Con gli anziani e pacifici territoriali, dei quali divenne in breve tempo il beniamino, Vigilio Ilario trascorse l’intero 1916 e parte del 1917, divenendo una presenza fissa e caratteristica per il comando di Pieve e riuscendo addirittura a farsi nominare caporale!
La singolare vicenda finì per attirare l’attenzione dei media dell’epoca (da qui l’articolo giornalistico già citato) e stimolò il caricaturista Cesare Annibale Musacchio, giunto quell’estate nel Tesino, alla realizzazione di una cartolina chiaramente ispirata alla foto comparsa su L’illustrazione Italiana.

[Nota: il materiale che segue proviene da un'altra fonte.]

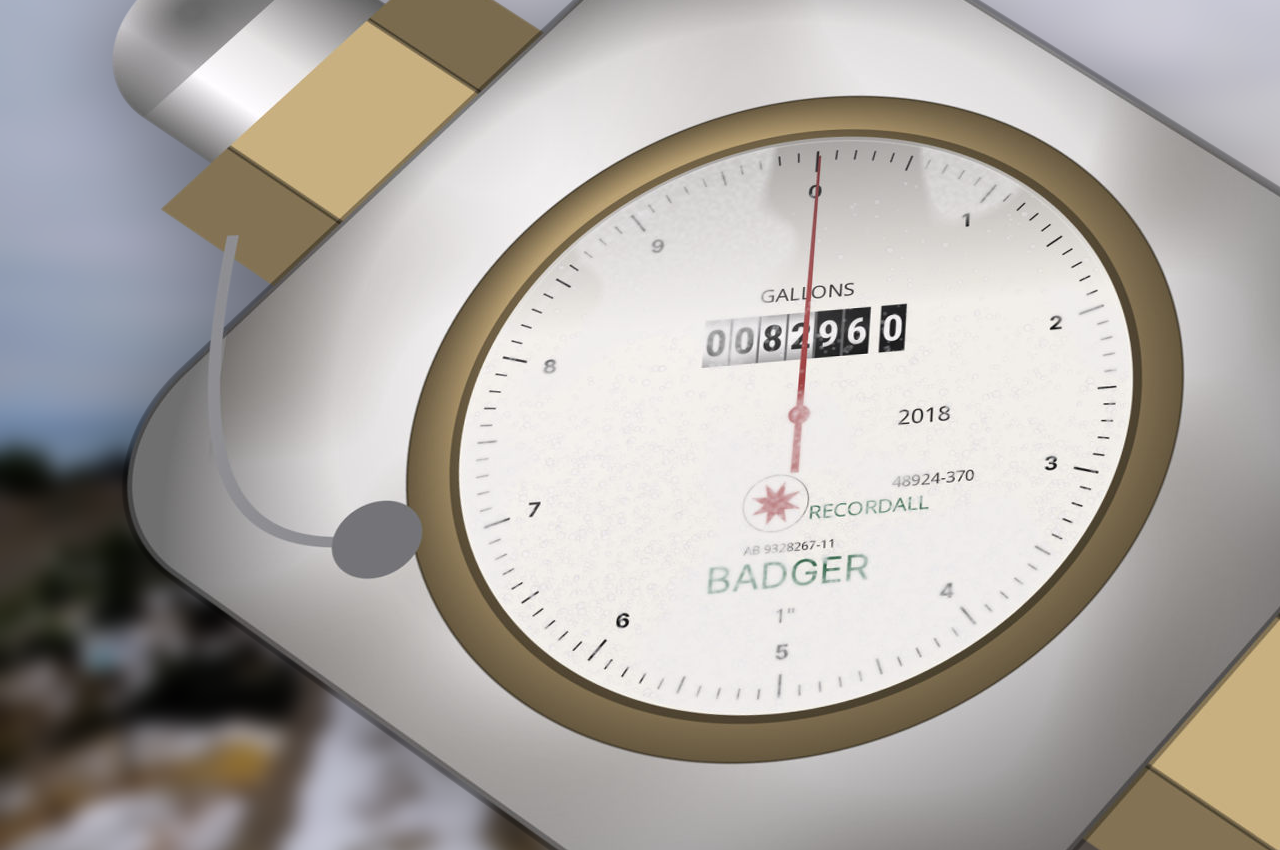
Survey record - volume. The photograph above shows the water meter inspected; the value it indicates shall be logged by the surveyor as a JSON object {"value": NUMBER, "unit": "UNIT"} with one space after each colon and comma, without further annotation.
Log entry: {"value": 82960.0, "unit": "gal"}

Nello schizzo di Musacchio, infatti, la silhouette del “caporalino undicenne” è sostanzialmente la medesima della foto in cui compare Ilario Pecoraro; ed anche il volto dell’anziano ufficiale della territoriale dai baffi spioventi corrisponde inequivocabilmente all’immagine del militare ritratto nella foto dietro al ragazzino, alla sinistra di chi guarda. Insomma, anche Telve ebbe il suo “Piccolo Fante”, come la Val Calamento ed il massiccio di Cima d’Asta ebbero quel “Piccolo Alpino” letterariamente immortalato da Salvator Gotta nel già ricordato romanzo storico.
Nulla ci è dato sapere, finora, in merito alle ulteriori vicende di Ilario Pecoraro nel corso della Grande Guerra. Sappiamo che al termine del conflitto egli visse, scapolo, a Telve fino alla rispettabile età di 89 anni, passando a miglior vita il 30 maggio del 1995. A detta di chi lo conobbe, egli non fu mai particolarmente loquace in merito all’infanzia “guerriera” che gli aveva concesso un attimo di celebrità su scala nazionale, forse per un’innata timidezza o nel timore che la sua antica “adozione” da parte delle regie truppe ed il suo grado onorifico di caporale del regio esercito potessero venire maliziosamente interpretati. O forse perché della comparsa della foto su “L’Illustrazione Italiana” egli, bambino, mai era stato a conoscenza. O ancora, più semplicemente, perché di quell’esperienza poco o nulla ricordava o gli importava.